En tiempos en que la actividad farmacéutica no estaba reconocida, el médico prescribía un tratamiento que tenía que ser elaborado y vendido en las boticas. Dice Covarrubias en su Tesoro de la lengua castellana o española que farmacopola era ‘el que vende drogas o medicinas. Vulgarmente le llamamos boticario’. Cuando ya en los inicios del siglo XIX se regularizaron de modo oficial las enseñanzas de Farmacia, la palabra designaba tanto la ciencia como la actividad de venta; farmacia y botica coexistieron como la misma cosa. Las boticas se especializaron en venta de medicamentos y en la elaboración de las fórmulas magistrales; para venta de otro tipo de productos, aparecieron las droguerías.
En mi novela La última travesía del Goede Hoop,
ambientada en 1823, un personaje, don Miguel Torres, boticario en
Marbella, prepara para uno de los contertulios de su rebotica un antitusígeno:
cocimiento de cebada entera, azofaifas, higos pingües, pasas, culantrillo de
agua y regaliz. Y en la misma novela, un farmacéutico de la calle Espartería,
de Málaga, prepara contra la fiebre y la inflamación intestinal una pomada hecha
con cuatro onzas de manteca fresca sin sal y una onza de alcanfor con la que se
friccionará espalda, pecho y vientre. Estas fórmulas magistrales no
las inventé; las saqué de una Farmacopea española, de 1833.
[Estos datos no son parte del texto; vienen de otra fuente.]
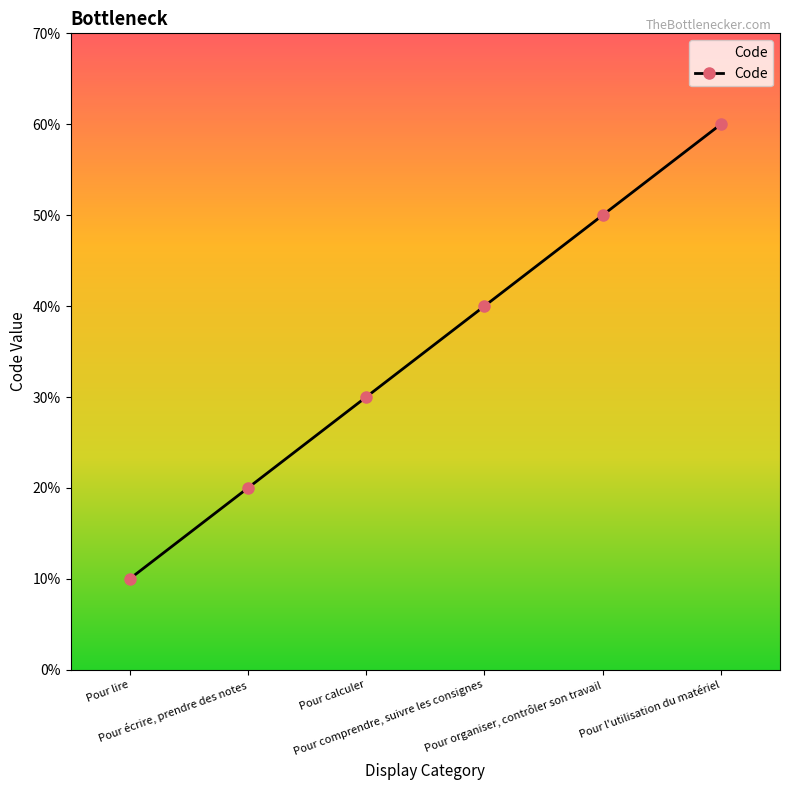

Between Pour lire and Pour écrire, prendre des notes, which is larger?

Pour écrire, prendre des notes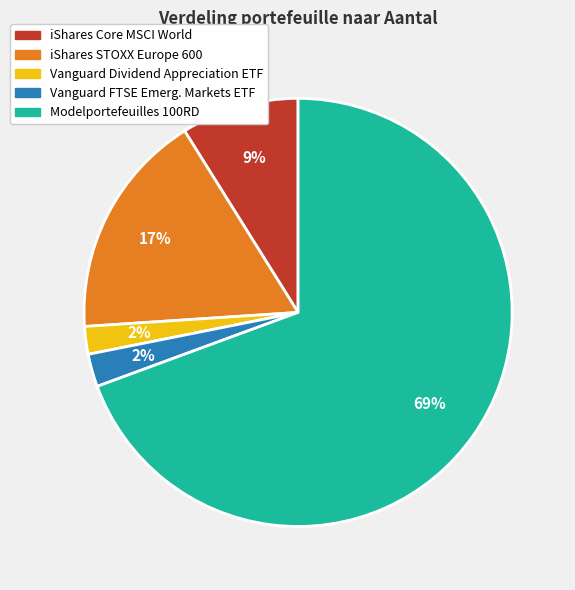

Between iShares STOXX Europe 600 and Vanguard FTSE Emerg. Markets ETF, which is larger?

iShares STOXX Europe 600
Zalabardo se ríe porque dice que aprovecho para hacer
propaganda de mi novela y le respondo que no hay más remedio, que, tal como
están las cosas, de alguna forma tengo que difundir su existencia y buscar
posibles lectores. Le pregunto si a él le ha gustado y me responde afirmativamente.
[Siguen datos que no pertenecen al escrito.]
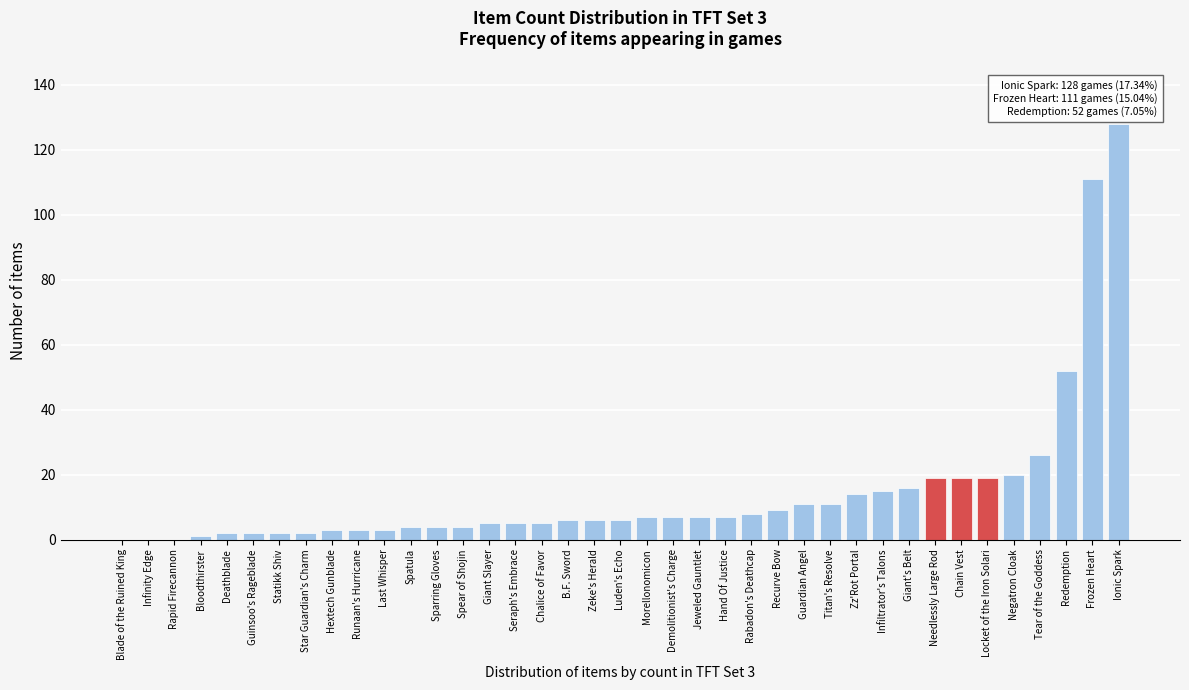

What is the sum of the values at Guardian Angel and Infiltrator's Talons?

26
Pero lo que me interesa, le aclaro, es que sepa también las farmacias
conocen cierto declive, pues apenas encontramos alguna en que elaboren fórmulas
magistrales; los fármacos vienen perfectamente envasados
desde modernos y asépticos laboratorios. Así, vivimos la paradoja de que las farmacias
funcionan como lo que eran las boticas a las que despojaron de su
nombre, pues vuelven a ser tiendas de medicamentos.